**To do:** Leave the pictures out and restate every line below exactly.

*** Data in this exercise Section Begins ***

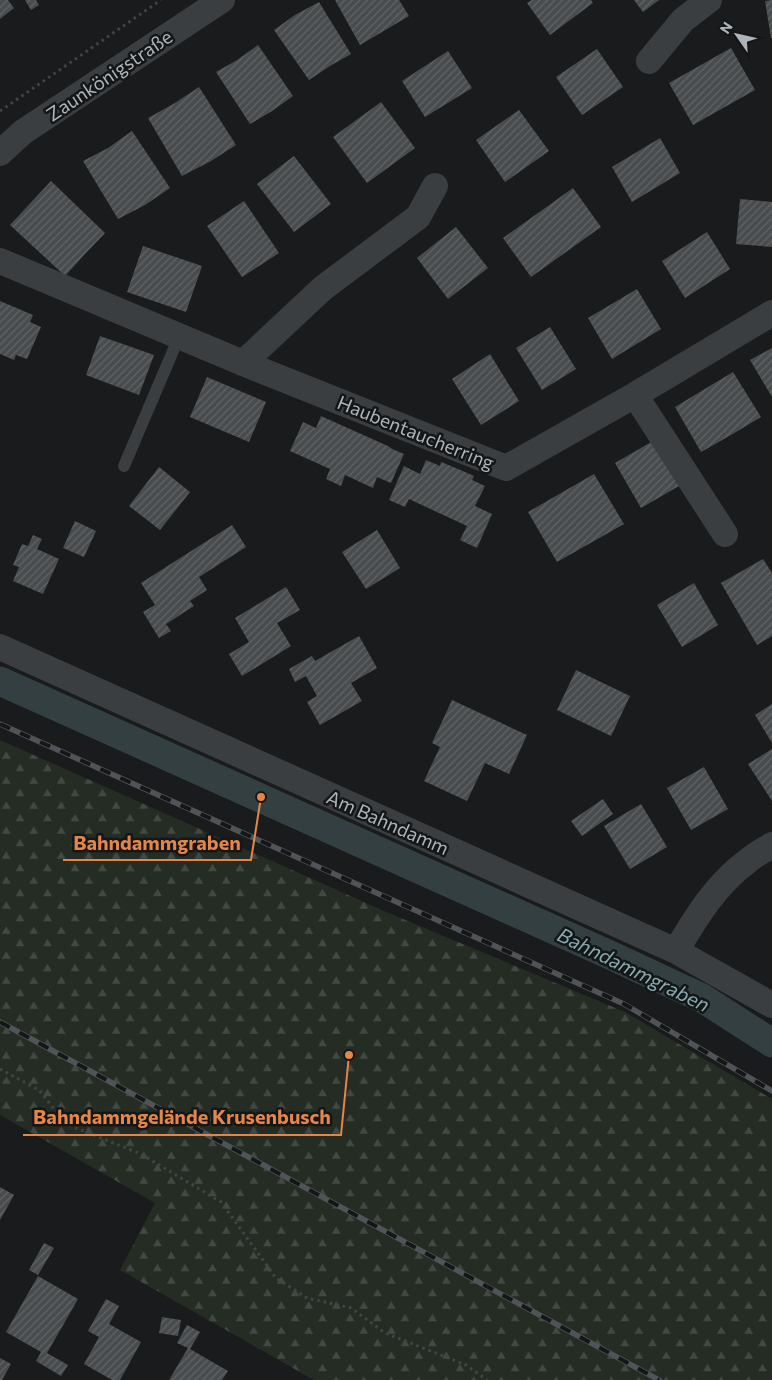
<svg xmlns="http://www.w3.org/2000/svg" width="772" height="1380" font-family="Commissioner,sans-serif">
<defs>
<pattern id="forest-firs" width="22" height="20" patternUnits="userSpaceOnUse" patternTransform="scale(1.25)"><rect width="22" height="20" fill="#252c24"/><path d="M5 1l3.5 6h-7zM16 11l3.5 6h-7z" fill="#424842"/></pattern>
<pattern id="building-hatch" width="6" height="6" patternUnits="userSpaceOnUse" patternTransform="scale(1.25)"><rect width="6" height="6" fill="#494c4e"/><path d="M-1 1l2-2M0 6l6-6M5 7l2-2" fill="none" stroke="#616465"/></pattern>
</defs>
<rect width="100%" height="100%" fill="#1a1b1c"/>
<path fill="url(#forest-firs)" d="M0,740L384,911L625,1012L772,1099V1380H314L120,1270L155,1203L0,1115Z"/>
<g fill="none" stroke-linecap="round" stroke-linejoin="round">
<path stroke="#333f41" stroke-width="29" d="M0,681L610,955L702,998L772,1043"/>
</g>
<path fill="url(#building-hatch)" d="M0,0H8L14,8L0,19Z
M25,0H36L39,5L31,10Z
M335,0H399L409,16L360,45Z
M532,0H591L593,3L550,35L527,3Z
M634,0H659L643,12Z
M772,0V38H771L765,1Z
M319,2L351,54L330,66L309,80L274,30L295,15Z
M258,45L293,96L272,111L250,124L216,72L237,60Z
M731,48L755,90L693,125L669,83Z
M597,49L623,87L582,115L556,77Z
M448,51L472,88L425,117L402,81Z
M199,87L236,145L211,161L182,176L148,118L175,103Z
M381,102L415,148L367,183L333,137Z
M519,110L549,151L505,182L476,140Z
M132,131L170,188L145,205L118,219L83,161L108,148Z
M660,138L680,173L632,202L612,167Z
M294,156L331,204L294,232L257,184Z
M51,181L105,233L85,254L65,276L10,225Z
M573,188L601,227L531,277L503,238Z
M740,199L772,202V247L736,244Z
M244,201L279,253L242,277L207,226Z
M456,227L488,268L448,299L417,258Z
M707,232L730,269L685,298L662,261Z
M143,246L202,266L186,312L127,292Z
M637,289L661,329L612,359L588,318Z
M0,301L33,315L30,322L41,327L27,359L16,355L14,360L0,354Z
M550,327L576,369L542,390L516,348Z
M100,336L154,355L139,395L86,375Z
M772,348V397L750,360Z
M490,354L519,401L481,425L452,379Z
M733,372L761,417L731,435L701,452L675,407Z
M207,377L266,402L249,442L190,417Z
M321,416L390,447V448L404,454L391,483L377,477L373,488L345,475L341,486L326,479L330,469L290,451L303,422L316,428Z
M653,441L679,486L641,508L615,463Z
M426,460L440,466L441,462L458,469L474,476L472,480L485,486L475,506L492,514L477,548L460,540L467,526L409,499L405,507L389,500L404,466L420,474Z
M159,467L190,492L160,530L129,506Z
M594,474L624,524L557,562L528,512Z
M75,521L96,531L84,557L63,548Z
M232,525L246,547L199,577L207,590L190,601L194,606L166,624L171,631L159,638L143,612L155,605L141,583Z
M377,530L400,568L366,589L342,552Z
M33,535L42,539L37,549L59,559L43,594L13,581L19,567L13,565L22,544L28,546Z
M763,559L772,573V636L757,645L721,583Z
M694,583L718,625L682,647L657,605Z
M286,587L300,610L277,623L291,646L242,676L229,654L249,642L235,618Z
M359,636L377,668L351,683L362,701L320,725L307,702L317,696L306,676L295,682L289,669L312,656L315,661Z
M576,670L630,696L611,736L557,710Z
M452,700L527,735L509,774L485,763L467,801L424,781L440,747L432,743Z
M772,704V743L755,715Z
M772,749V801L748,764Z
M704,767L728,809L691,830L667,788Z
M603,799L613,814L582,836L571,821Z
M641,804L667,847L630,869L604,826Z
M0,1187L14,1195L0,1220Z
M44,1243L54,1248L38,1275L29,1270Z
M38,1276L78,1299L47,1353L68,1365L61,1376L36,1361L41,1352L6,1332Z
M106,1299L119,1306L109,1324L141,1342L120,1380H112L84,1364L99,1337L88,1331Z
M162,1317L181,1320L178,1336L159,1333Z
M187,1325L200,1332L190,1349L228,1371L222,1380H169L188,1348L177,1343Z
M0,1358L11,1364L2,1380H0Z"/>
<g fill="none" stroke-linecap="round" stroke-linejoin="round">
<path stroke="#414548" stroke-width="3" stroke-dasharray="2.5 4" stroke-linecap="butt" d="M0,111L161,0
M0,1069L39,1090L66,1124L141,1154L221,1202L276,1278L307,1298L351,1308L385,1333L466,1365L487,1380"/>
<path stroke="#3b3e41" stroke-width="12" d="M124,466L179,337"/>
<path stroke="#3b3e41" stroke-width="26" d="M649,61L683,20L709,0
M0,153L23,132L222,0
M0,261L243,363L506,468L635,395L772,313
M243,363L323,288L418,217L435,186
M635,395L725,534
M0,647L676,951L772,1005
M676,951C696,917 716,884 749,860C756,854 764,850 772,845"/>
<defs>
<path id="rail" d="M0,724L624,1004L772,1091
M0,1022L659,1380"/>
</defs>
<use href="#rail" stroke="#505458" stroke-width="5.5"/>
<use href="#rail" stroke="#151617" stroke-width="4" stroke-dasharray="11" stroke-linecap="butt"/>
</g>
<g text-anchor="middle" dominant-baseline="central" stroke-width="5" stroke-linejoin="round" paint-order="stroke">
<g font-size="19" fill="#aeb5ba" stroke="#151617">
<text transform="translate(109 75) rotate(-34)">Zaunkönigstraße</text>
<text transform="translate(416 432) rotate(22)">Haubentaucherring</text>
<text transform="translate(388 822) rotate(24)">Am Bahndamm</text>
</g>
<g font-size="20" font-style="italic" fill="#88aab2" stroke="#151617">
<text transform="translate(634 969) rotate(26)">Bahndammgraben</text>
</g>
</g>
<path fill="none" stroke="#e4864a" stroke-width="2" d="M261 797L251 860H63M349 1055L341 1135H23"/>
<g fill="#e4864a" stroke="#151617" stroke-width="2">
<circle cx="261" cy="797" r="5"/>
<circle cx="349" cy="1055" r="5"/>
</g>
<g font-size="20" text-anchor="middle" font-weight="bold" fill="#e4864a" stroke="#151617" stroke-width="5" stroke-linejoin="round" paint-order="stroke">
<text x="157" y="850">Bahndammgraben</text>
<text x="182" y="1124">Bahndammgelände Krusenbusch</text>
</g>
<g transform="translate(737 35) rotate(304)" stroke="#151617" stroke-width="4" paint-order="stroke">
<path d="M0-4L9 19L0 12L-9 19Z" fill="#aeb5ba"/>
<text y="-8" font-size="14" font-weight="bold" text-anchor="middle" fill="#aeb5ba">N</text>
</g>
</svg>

*** Data in this exercise Section Ends ***

**Your response:**
<svg xmlns="http://www.w3.org/2000/svg" width="772" height="1380" font-family="Commissioner,sans-serif">
<defs>
<pattern id="forest-firs" width="22" height="20" patternUnits="userSpaceOnUse" patternTransform="scale(1.25)"><rect width="22" height="20" fill="#252c24"/><path d="M5 1l3.5 6h-7zM16 11l3.5 6h-7z" fill="#424842"/></pattern>
<pattern id="building-hatch" width="6" height="6" patternUnits="userSpaceOnUse" patternTransform="scale(1.25)"><rect width="6" height="6" fill="#494c4e"/><path d="M-1 1l2-2M0 6l6-6M5 7l2-2" fill="none" stroke="#616465"/></pattern>
</defs>
<rect width="100%" height="100%" fill="#1a1b1c"/>
<path fill="url(#forest-firs)" d="M0,740L384,911L625,1012L772,1099V1380H314L120,1270L155,1203L0,1115Z"/>
<g fill="none" stroke-linecap="round" stroke-linejoin="round">
<path stroke="#333f41" stroke-width="29" d="M0,681L610,955L702,998L772,1043"/>
</g>
<path fill="url(#building-hatch)" d="M0,0H8L14,8L0,19Z
M25,0H36L39,5L31,10Z
M335,0H399L409,16L360,45Z
M532,0H591L593,3L550,35L527,3Z
M634,0H659L643,12Z
M772,0V38H771L765,1Z
M319,2L351,54L330,66L309,80L274,30L295,15Z
M258,45L293,96L272,111L250,124L216,72L237,60Z
M731,48L755,90L693,125L669,83Z
M597,49L623,87L582,115L556,77Z
M448,51L472,88L425,117L402,81Z
M199,87L236,145L211,161L182,176L148,118L175,103Z
M381,102L415,148L367,183L333,137Z
M519,110L549,151L505,182L476,140Z
M132,131L170,188L145,205L118,219L83,161L108,148Z
M660,138L680,173L632,202L612,167Z
M294,156L331,204L294,232L257,184Z
M51,181L105,233L85,254L65,276L10,225Z
M573,188L601,227L531,277L503,238Z
M740,199L772,202V247L736,244Z
M244,201L279,253L242,277L207,226Z
M456,227L488,268L448,299L417,258Z
M707,232L730,269L685,298L662,261Z
M143,246L202,266L186,312L127,292Z
M637,289L661,329L612,359L588,318Z
M0,301L33,315L30,322L41,327L27,359L16,355L14,360L0,354Z
M550,327L576,369L542,390L516,348Z
M100,336L154,355L139,395L86,375Z
M772,348V397L750,360Z
M490,354L519,401L481,425L452,379Z
M733,372L761,417L731,435L701,452L675,407Z
M207,377L266,402L249,442L190,417Z
M321,416L390,447V448L404,454L391,483L377,477L373,488L345,475L341,486L326,479L330,469L290,451L303,422L316,428Z
M653,441L679,486L641,508L615,463Z
M426,460L440,466L441,462L458,469L474,476L472,480L485,486L475,506L492,514L477,548L460,540L467,526L409,499L405,507L389,500L404,466L420,474Z
M159,467L190,492L160,530L129,506Z
M594,474L624,524L557,562L528,512Z
M75,521L96,531L84,557L63,548Z
M232,525L246,547L199,577L207,590L190,601L194,606L166,624L171,631L159,638L143,612L155,605L141,583Z
M377,530L400,568L366,589L342,552Z
M33,535L42,539L37,549L59,559L43,594L13,581L19,567L13,565L22,544L28,546Z
M763,559L772,573V636L757,645L721,583Z
M694,583L718,625L682,647L657,605Z
M286,587L300,610L277,623L291,646L242,676L229,654L249,642L235,618Z
M359,636L377,668L351,683L362,701L320,725L307,702L317,696L306,676L295,682L289,669L312,656L315,661Z
M576,670L630,696L611,736L557,710Z
M452,700L527,735L509,774L485,763L467,801L424,781L440,747L432,743Z
M772,704V743L755,715Z
M772,749V801L748,764Z
M704,767L728,809L691,830L667,788Z
M603,799L613,814L582,836L571,821Z
M641,804L667,847L630,869L604,826Z
M0,1187L14,1195L0,1220Z
M44,1243L54,1248L38,1275L29,1270Z
M38,1276L78,1299L47,1353L68,1365L61,1376L36,1361L41,1352L6,1332Z
M106,1299L119,1306L109,1324L141,1342L120,1380H112L84,1364L99,1337L88,1331Z
M162,1317L181,1320L178,1336L159,1333Z
M187,1325L200,1332L190,1349L228,1371L222,1380H169L188,1348L177,1343Z
M0,1358L11,1364L2,1380H0Z"/>
<g fill="none" stroke-linecap="round" stroke-linejoin="round">
<path stroke="#414548" stroke-width="3" stroke-dasharray="2.5 4" stroke-linecap="butt" d="M0,111L161,0
M0,1069L39,1090L66,1124L141,1154L221,1202L276,1278L307,1298L351,1308L385,1333L466,1365L487,1380"/>
<path stroke="#3b3e41" stroke-width="12" d="M124,466L179,337"/>
<path stroke="#3b3e41" stroke-width="26" d="M649,61L683,20L709,0
M0,153L23,132L222,0
M0,261L243,363L506,468L635,395L772,313
M243,363L323,288L418,217L435,186
M635,395L725,534
M0,647L676,951L772,1005
M676,951C696,917 716,884 749,860C756,854 764,850 772,845"/>
<defs>
<path id="rail" d="M0,724L624,1004L772,1091
M0,1022L659,1380"/>
</defs>
<use href="#rail" stroke="#505458" stroke-width="5.5"/>
<use href="#rail" stroke="#151617" stroke-width="4" stroke-dasharray="11" stroke-linecap="butt"/>
</g>
<g text-anchor="middle" dominant-baseline="central" stroke-width="5" stroke-linejoin="round" paint-order="stroke">
<g font-size="19" fill="#aeb5ba" stroke="#151617">
<text transform="translate(109 75) rotate(-34)">Zaunkönigstraße</text>
<text transform="translate(416 432) rotate(22)">Haubentaucherring</text>
<text transform="translate(388 822) rotate(24)">Am Bahndamm</text>
</g>
<g font-size="20" font-style="italic" fill="#88aab2" stroke="#151617">
<text transform="translate(634 969) rotate(26)">Bahndammgraben</text>
</g>
</g>
<path fill="none" stroke="#e4864a" stroke-width="2" d="M261 797L251 860H63M349 1055L341 1135H23"/>
<g fill="#e4864a" stroke="#151617" stroke-width="2">
<circle cx="261" cy="797" r="5"/>
<circle cx="349" cy="1055" r="5"/>
</g>
<g font-size="20" text-anchor="middle" font-weight="bold" fill="#e4864a" stroke="#151617" stroke-width="5" stroke-linejoin="round" paint-order="stroke">
<text x="157" y="850">Bahndammgraben</text>
<text x="182" y="1124">Bahndammgelände Krusenbusch</text>
</g>
<g transform="translate(737 35) rotate(304)" stroke="#151617" stroke-width="4" paint-order="stroke">
<path d="M0-4L9 19L0 12L-9 19Z" fill="#aeb5ba"/>
<text y="-8" font-size="14" font-weight="bold" text-anchor="middle" fill="#aeb5ba">N</text>
</g>
</svg>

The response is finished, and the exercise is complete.